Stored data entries
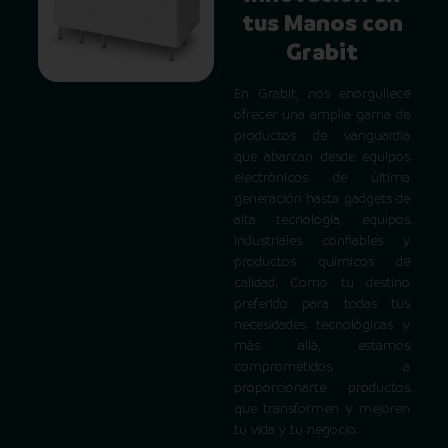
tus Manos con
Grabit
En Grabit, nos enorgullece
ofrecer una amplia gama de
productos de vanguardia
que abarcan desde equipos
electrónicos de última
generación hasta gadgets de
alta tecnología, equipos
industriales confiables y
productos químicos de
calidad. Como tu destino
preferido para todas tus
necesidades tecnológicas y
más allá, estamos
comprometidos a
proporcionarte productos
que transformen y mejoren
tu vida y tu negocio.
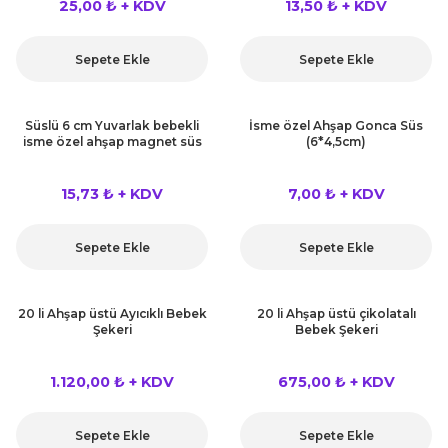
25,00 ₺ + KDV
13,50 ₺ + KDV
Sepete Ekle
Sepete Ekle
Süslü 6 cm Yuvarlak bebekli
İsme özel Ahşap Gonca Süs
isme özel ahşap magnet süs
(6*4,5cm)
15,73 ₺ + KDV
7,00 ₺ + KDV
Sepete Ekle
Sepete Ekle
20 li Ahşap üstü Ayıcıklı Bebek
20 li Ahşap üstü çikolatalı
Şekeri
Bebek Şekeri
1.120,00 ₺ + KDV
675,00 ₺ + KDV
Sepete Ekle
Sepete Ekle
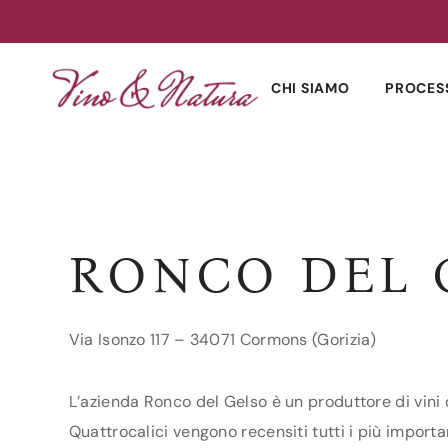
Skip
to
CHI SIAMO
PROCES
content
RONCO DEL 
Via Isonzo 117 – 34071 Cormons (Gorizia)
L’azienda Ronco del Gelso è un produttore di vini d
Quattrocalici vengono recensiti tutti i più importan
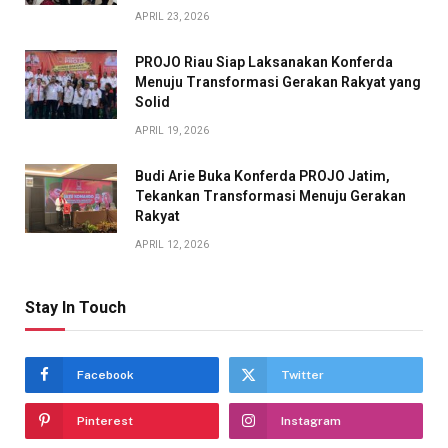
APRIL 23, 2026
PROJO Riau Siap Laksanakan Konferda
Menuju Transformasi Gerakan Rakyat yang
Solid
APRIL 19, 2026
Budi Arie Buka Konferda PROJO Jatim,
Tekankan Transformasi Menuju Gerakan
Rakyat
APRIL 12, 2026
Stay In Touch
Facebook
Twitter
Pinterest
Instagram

**Exercise:** If a line in the data above includes the string "equipos", copy it.

**Task result:**
que abarcan desde equipos
alta tecnología, equipos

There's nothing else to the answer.